Deadly Israeli bombings targeted several areas of the Gaza Strip on Wednesday, while the United States redoubled its efforts to impose a ceasefire agreement between Israel and Palestinian Hamas, after more than eight months of war.

US Secretary of State Antony Blinken continues his tour of the region in Qatar as mediating countries examine Hamas’ response to a plan calling for a ceasefire in the Palestinian territory, as well as the release of hostages and Palestinian prisoners.

The Palestinian Islamist movement announced on Tuesday that it had given its response to mediators from Qatar and Egypt, calling for a “total stop to aggression” in Gaza.

This three-phase plan was announced on May 31 by US President Joe Biden, who then presented it as an Israeli proposal.

But Israel has not officially declared its position and is continuing its offensive, launched on October 7 on the Gaza Strip in response to the bloody attack carried out by Hamas on its soil, without respite.

The war in Gaza has also led to an outbreak of violence in the occupied West Bank, where six Palestinians were killed on Tuesday, and on Israel’s northern border with Lebanon, where exchanges of fire are daily between the Israeli army and Hezbollah Lebanese, ally of Hamas.

The army said about 160 rockets were fired from Lebanon into Israel on Wednesday morning, after an Israeli strike killed a top Hezbollah commander the day before in southern Lebanon.

The Lebanese Islamist movement claimed responsibility for the firing of several “dozens of Katyushas” as well as guided missiles.

Meanwhile, bombings targeted the Gaza Strip, besieged by Israel. In the north, seven people were killed in a bombed house in eastern Gaza City, a doctor said.

Several strikes, according to an AFP correspondent, targeted the center of the territory, where the Israeli army said it had “completed an operation” in eastern Deir al-Balah and eastern al-Boureij.

In Rafah, in the south, a child was killed in the shelling of a house, a doctor at Nasser Hospital said. Witnesses reported artillery fire in the eastern part of the city of Khan Younis.

On Wednesday, a UN commission of inquiry found that Israel was responsible for “crimes against humanity”, including “extermination”, in the Gaza Strip, where the war has left tens of thousands dead .

The Israeli embassy in Geneva accused the commission of “systematic discrimination” against it.

The war was sparked on October 7 by an unprecedented Hamas attack in southern Israel, which resulted in the deaths of 1,194 people, mostly civilians, according to an AFP tally based on official Israeli data .

Of the 251 people kidnapped, 116 are still being held hostage in Gaza, 41 of whom are dead, according to the Israeli army.

In response, the Israeli army launched an offensive in the Gaza Strip which has so far left 37,164 dead, mostly civilians, according to data from the Health Ministry of the Hamas-led Gaza government.

Mr. Blinken, who is on his eighth tour of the Middle East since the start of the war, warned on Tuesday that if Hamas did not accept the proposal currently on the table, failure would be “clearly” its responsibility.  

Indirect negotiations have so far come up against contradictory demands from both camps.  

Israel refuses to end the war until Hamas, in power in Gaza since 2007 and which it considers a terrorist organization along with the United States and the European Union, is eliminated.

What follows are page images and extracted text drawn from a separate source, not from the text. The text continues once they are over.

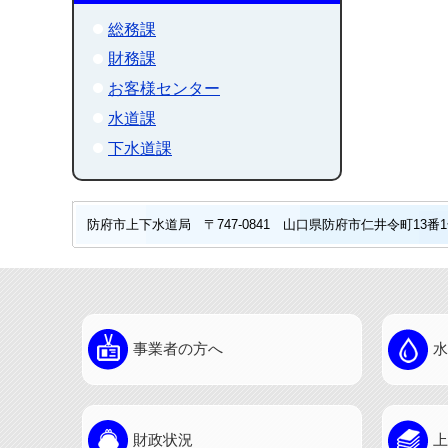
総務課
財務課
お客様センター
水道課
下水道課
防府市上下水道局 〒747-0841 山口県防府市仁井令町13番1号 
事業者の方へ
水
財政状況
上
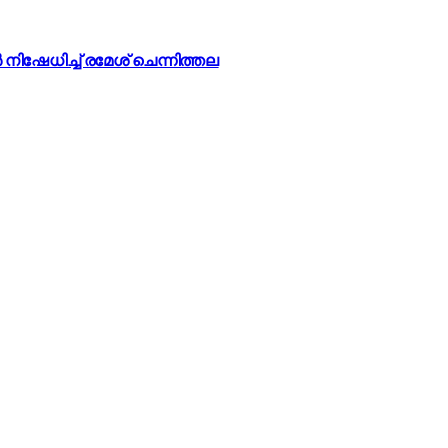
ിഷേധിച്ച് രമേശ് ചെന്നിത്തല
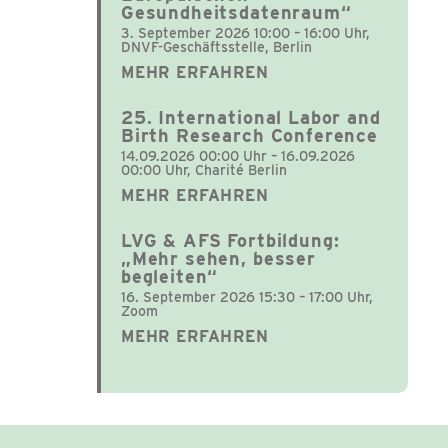
Gesundheitsdatenraum“
3. September 2026 10:00 – 16:00 Uhr,
DNVF-Geschäftsstelle, Berlin
MEHR ERFAHREN
25. International Labor and
Birth Research Conference
14.09.2026 00:00 Uhr – 16.09.2026
00:00 Uhr, Charité Berlin
MEHR ERFAHREN
LVG & AFS Fortbildung:
„Mehr sehen, besser
begleiten“
16. September 2026 15:30 – 17:00 Uhr,
Zoom
MEHR ERFAHREN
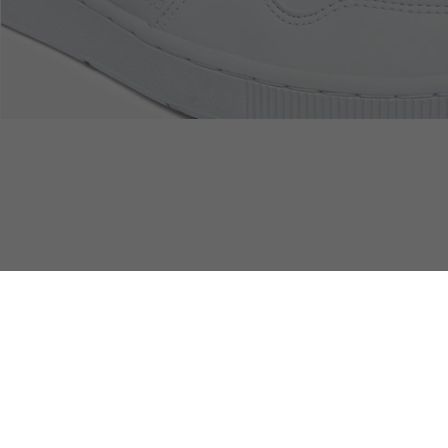
Acerca De Lacoste
Categorías
Le Club Lacoste
Colección Hombre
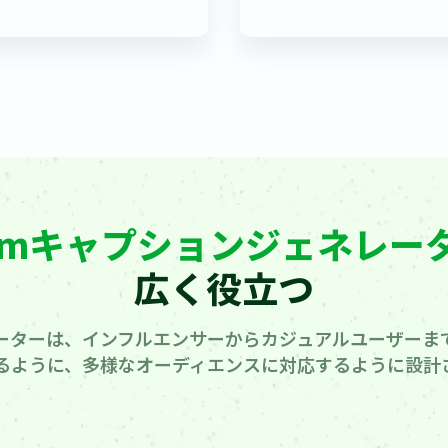
stagramキャプションジェネレー
広く役立つ
ーターは、インフルエンサーからカジュアルユーザーま
るように、多様なオーディエンスに対応するように設計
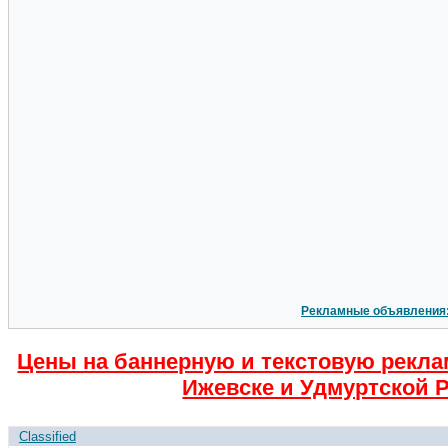
Рекламные объявления
Цены на баннерную и текстовую рекла
Ижевске и Удмуртской Р
Classified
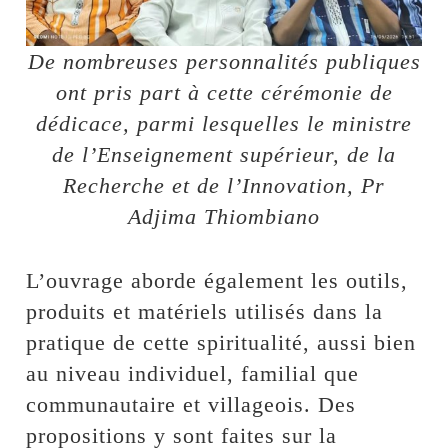
De nombreuses personnalités publiques
ont pris part à cette cérémonie de
dédicace, parmi lesquelles le ministre
de l’Enseignement supérieur, de la
Recherche et de l’Innovation, Pr
Adjima Thiombiano
L’ouvrage aborde également les outils,
produits et matériels utilisés dans la
pratique de cette spiritualité, aussi bien
au niveau individuel, familial que
communautaire et villageois. Des
propositions y sont faites sur la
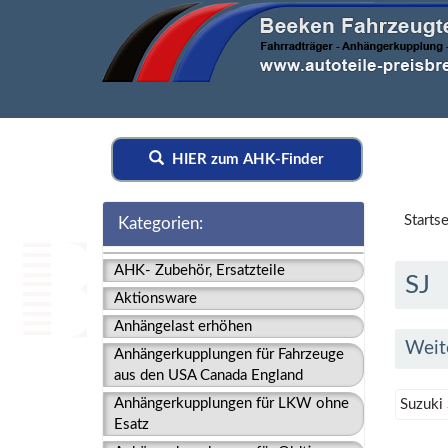
HIER zum AHK-Finder
Startse
Kategorien:
AHK- Zubehör, Ersatzteile
SJ
Aktionsware
Anhängelast erhöhen
Weit
Anhängerkupplungen für Fahrzeuge
aus den USA Canada England
Anhängerkupplungen für LKW ohne
Suzuki
Esatz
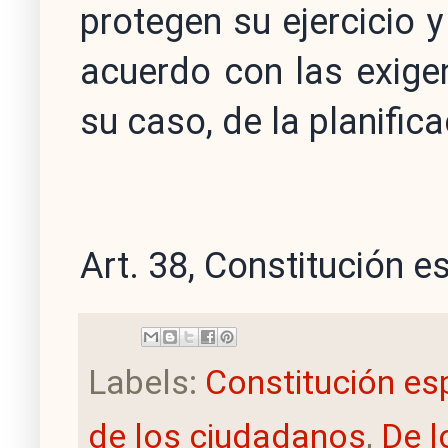
protegen su ejercicio y
acuerdo con las exige
su caso, de la planifica
Art. 38, Constitución 
Labels:
Constitución es
de los ciudadanos
,
De l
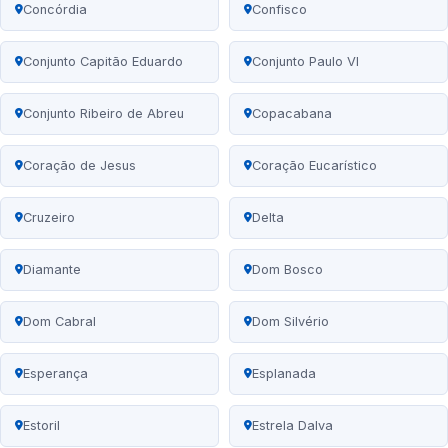
Concórdia
Confisco
Conjunto Capitão Eduardo
Conjunto Paulo VI
Conjunto Ribeiro de Abreu
Copacabana
Coração de Jesus
Coração Eucarístico
Cruzeiro
Delta
Diamante
Dom Bosco
Dom Cabral
Dom Silvério
Esperança
Esplanada
Estoril
Estrela Dalva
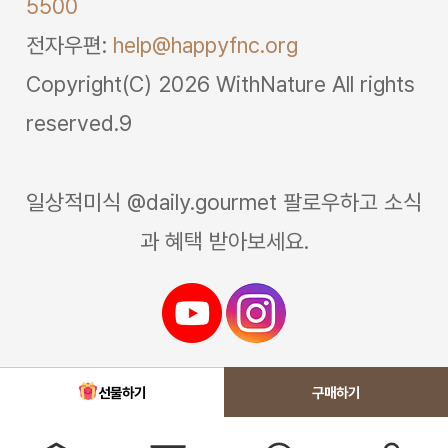
5500
전자우편:
help@happyfnc.org
Copyright(C) 2026 WithNature All rights
reserved.9
일상적미식 @daily.gourmet 팔로우하고 소식
과 혜택 받아보세요.
선물하기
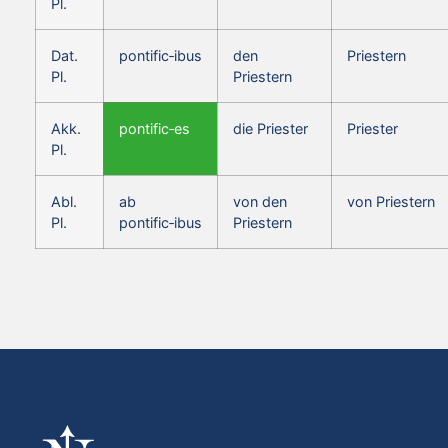
Pl.
Dat.
pontific‑ibus
den
Priestern
Pl.
Priestern
Akk.
pontific‑es
die Priester
Priester
Pl.
Abl.
ab
von den
von Priestern
Pl.
pontific‑ibus
Priestern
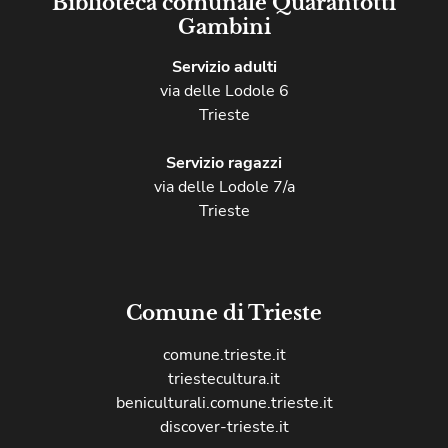
Biblioteca comunale Quarantotti
Gambini
Servizio adulti
via delle Lodole 6
Trieste
Servizio ragazzi
via delle Lodole 7/a
Trieste
Comune di Trieste
comune.trieste.it
triestecultura.it
beniculturali.comune.trieste.it
discover-trieste.it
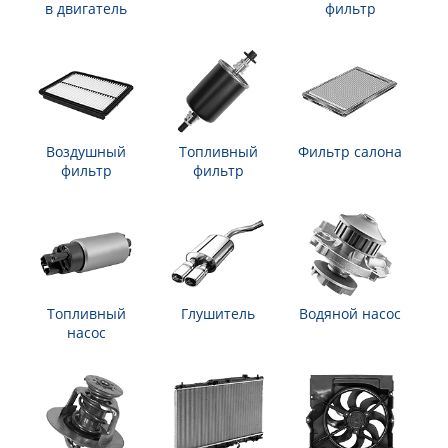
в двигатель
фильтр
Воздушный
Топливный
Фильтр салона
фильтр
фильтр
Топливный
Глушитель
Водяной насос
насос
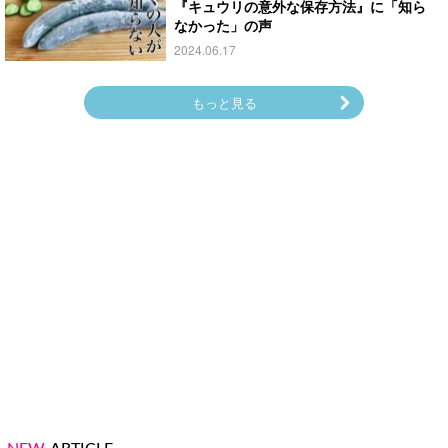
『キュウリの意外な保存方法』に「知ら
なかった」の声
2024.06.17
もっと見る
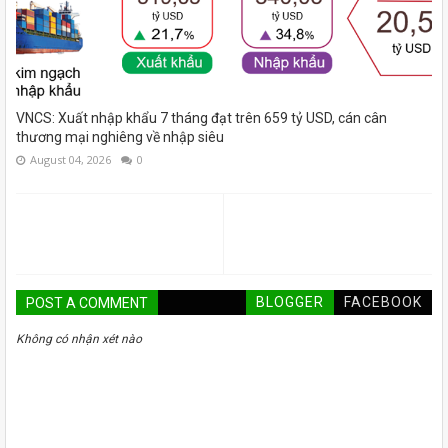
VNCS: Xuất nhập khẩu 7 tháng đạt trên 659 tỷ USD, cán cân
thương mại nghiêng về nhập siêu
August 04, 2026
0
BLOGGER
FACEBOOK
POST A COMMENT
Không có nhận xét nào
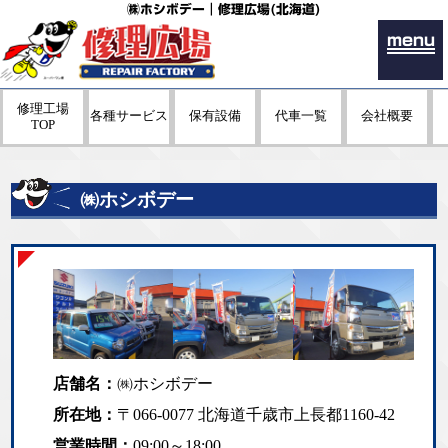
㈱ホシボデー｜修理広場(北海道)
menu
修理工場
各種サービス
保有設備
代車一覧
会社概要
TOP
㈱ホシボデー
店舗名：
㈱ホシボデー
所在地：
〒066-0077 北海道千歳市上長都1160-42
営業時間：
09:00～18:00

The Islamist movement is demanding in particular a definitive ceasefire and a total withdrawal of Israeli soldiers from the Gaza Strip.

Hamas’ response sent to mediators contains “amendments” to the proposal announced by Joe Biden, “including a timetable for a permanent ceasefire and the total withdrawal of Israeli troops from the Gaza Strip”, according to a close source discussions.

The United States indicated that it was “considering” this response. “I am not going to provide any context or details on the response that has just come in and which our team is currently evaluating, as are our friends in Qatar and Egypt,” said a spokesperson for the White House, John Kirby.

Israeli media and the American website Axios claimed that Hamas had rejected the plan.

A Hamas leader, Izzat al-Rishq, however, said the response was both “responsible, serious and positive” and “opened the way to an agreement.”

“The Israeli media’s allegations about Hamas’s response reflect attempts to shield Israel from its obligations under the agreement,” he wrote, implying that these press reports were allowing Israel to continue its strikes.

Antony Blinken also stressed that Israeli Prime Minister Benjamin Netanyahu had “reaffirmed his commitment” to a ceasefire during an interview on Monday.

The plan provides, in a first phase, a six-week ceasefire accompanied by an Israeli withdrawal from densely populated areas of Gaza, the release of certain hostages and Palestinian prisoners held by Israel.

“The horror must end,” said UN Secretary General Antonio Guterres on Tuesday, who was participating in an international conference in Jordan aimed at mobilizing funds for humanitarian aid in the Gaza Strip.

The UN is concerned about the risk of famine in the territory, where at least 1.7 million people, out of an estimated 2.4 million inhabitants, have been repeatedly displaced by war.